O prazo para as alegações finais serem apresentadas se encerra quando?
Agora no final do ano.
Após o recesso de janeiro, o sr. recebe os dados e prepara o seu voto?
Exatamente. Sou relativamente rápido. Tudo estando pronto na volta do recesso, imagino que em meados do primeiro semestre o meu voto esteja pronto.
A gente deve prever o que está sob o nosso controle. Existem outros atores importantes. Existem alguns componentes aleatórios, como a própria pauta do Supremo ao longo de 2014. Tudo que eu posso dizer é que é muito provável que o meu voto esteja pronto no primeiro semestre de 2014.
Quando o Estado consegue punir em casos mais exemplares como o do processo do mensalão, a ação penal 470, há um efeito pedagógico para a sociedade?

[Dados armazenados]
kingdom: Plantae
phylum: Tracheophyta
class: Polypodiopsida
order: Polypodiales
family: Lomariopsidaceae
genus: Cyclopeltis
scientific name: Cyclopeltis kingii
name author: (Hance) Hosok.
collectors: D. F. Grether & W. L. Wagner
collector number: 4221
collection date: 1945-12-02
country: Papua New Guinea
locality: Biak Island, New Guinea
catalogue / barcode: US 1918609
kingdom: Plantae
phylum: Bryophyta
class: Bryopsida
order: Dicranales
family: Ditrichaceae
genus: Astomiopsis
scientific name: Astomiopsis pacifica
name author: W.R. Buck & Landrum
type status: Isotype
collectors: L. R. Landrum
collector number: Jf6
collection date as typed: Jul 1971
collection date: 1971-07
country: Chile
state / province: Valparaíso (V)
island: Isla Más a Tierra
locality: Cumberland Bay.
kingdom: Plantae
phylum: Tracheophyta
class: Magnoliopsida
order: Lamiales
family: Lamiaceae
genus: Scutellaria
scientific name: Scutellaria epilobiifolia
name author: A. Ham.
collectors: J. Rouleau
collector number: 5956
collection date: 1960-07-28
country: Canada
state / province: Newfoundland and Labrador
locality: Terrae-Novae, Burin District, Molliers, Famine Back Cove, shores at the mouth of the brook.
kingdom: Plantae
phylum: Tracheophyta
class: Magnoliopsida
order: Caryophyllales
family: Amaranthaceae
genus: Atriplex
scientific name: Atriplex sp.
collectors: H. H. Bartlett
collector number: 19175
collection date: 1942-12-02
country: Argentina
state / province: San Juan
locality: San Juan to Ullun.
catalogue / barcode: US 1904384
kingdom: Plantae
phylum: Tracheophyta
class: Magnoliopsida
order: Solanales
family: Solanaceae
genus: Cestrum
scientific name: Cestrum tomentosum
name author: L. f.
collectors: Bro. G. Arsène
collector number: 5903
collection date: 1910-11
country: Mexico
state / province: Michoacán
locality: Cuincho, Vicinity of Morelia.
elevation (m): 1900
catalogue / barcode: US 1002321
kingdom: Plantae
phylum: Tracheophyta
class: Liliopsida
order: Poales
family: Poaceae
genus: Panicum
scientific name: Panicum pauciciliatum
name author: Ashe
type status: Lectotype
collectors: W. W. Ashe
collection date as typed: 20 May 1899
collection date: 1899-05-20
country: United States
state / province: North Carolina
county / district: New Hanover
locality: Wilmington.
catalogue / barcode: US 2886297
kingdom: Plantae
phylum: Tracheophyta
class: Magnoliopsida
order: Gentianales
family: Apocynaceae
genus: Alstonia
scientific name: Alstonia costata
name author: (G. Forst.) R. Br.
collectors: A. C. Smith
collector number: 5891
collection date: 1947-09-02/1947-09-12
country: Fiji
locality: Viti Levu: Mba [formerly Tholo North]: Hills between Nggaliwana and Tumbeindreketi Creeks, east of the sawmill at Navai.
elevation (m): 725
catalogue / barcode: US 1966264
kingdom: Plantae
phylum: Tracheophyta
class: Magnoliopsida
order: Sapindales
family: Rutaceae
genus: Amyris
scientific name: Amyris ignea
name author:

Tarefas a cumprir:
1. Segundo a entrevista sobre o voto no Supremo, quando se encerra o prazo para a apresentação das alegações finais?
2. Continue a entrevista sobre o voto no Supremo a partir do ponto em que ela termina.
Os registros são um material à parte, independente da entrevista.

Respostas abaixo:
1. Agora no final do ano.

2.
Existe certamente o efeito pedagógico. Evidentemente ninguém deve ser condenado para ser um efeito pedagógico. As pessoas devem ser condenadas se elas efetivamente tinham uma culpa.
A ação penal 470 superou um pouco esse caráter seletivo que historicamente caracterizou o direito penal brasileiro, que no geral só incidia sobre pessoas pobres e muito mal defendidas. Houve uma certa mudança de paradigma. Um ponto fora da curva, que foi a frase que eu disse na minha sabatina e que me assombrou ao longo do semestre. O mensalão terá feito a diferença se ele não for o que ele de fato foi, um ponto fora da curva. Ou seja, se nós mudarmos a curva e tivermos um sistema punitivo que não seja exasperado, que não seja truculento, mas que seja igualitário.
Há uma certa assimetria no cumprimento das penas do mensalão? Alguns dos 25 condenados já estão presos. Outros, não. Por quê?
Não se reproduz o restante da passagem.